Athing Mu, 19, ends half-century U.S. drought with women’s 800m gold

Houston’s Raevyn Rogers takes home the bronze

TOKYO, JAPAN - AUGUST 03:  Gold medalist Athing Mu of Team United States and bronze medalist Raevyn Rogers of Team United States celebrate after the Women's 800m Final on day eleven of the Tokyo 2020 Olympic Games at Olympic Stadium on August 03, 2021 in Tokyo, Japan. (Photo by Christian Petersen/Getty Images)
TOKYO, JAPAN - AUGUST 03: Gold medalist Athing Mu of Team United States and bronze medalist Raevyn Rogers of Team United States celebrate after the Women's 800m Final on day eleven of the Tokyo 2020 Olympic Games at Olympic Stadium on August 03, 2021 in Tokyo, Japan. (Photo by Christian Petersen/Getty Images)

Nineteen-year-old phenom and former Texas A&M star Athing Mu captured 800m gold Tuesday night in Tokyo, breaking the U.S. record and triumphantly expiring what had been the longest active American title drought in Olympic women’s track events.
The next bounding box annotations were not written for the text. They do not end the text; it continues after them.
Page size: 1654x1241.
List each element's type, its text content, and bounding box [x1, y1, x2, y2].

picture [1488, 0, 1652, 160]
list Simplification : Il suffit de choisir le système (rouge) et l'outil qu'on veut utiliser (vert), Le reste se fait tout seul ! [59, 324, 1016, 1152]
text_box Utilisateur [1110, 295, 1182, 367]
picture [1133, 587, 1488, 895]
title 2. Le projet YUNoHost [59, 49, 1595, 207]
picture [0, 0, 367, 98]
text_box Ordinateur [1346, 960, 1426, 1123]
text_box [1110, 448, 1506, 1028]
Mu led most of the race to close in 1:55.21, breaking teammate Ajee Wilson's all-time U.S. best from 2017.

Raevyn Rogers, the 2019 world silver medalist and a graduate of The Kinkaid School in Houston, came from behind to take bronze in a personal-best 1:56.81, while Great Britain’s Keely Hodgkinson who has enjoyed a successful year on the world circuit also broke her nation’s record clocking 1:55.88.

The U.S. took home its only other gold in the event 53 years ago when Madeline Manning ran an Olympic-record 2:00.9 at the 1968 Mexico City Games.

SEE MORE: U.S. Trials: Athing Mu demolishes 800m field in meet record

Mu made her pro debut at U.S. Olympic Trials in June, breaking Meredith Rainey’s 25-year-old 800m meet record in 1:56.07.

She broke the American indoor 600m record in 2019 at just 16 years old, and continued her record-breaking ways in the collegiate realm, running NCAA and American junior records in the 400m and 800m. She also broke the world junior record in the indoor 800m in February 2021

Mu remained as of her Olympic title win the fastest American this year in the 400m, an event in which she decided not to run at Trials.

The Trenton, New Jersey native is the second-youngest of seven siblings and was born in the U.S. one year after her family immigrated from Sudan.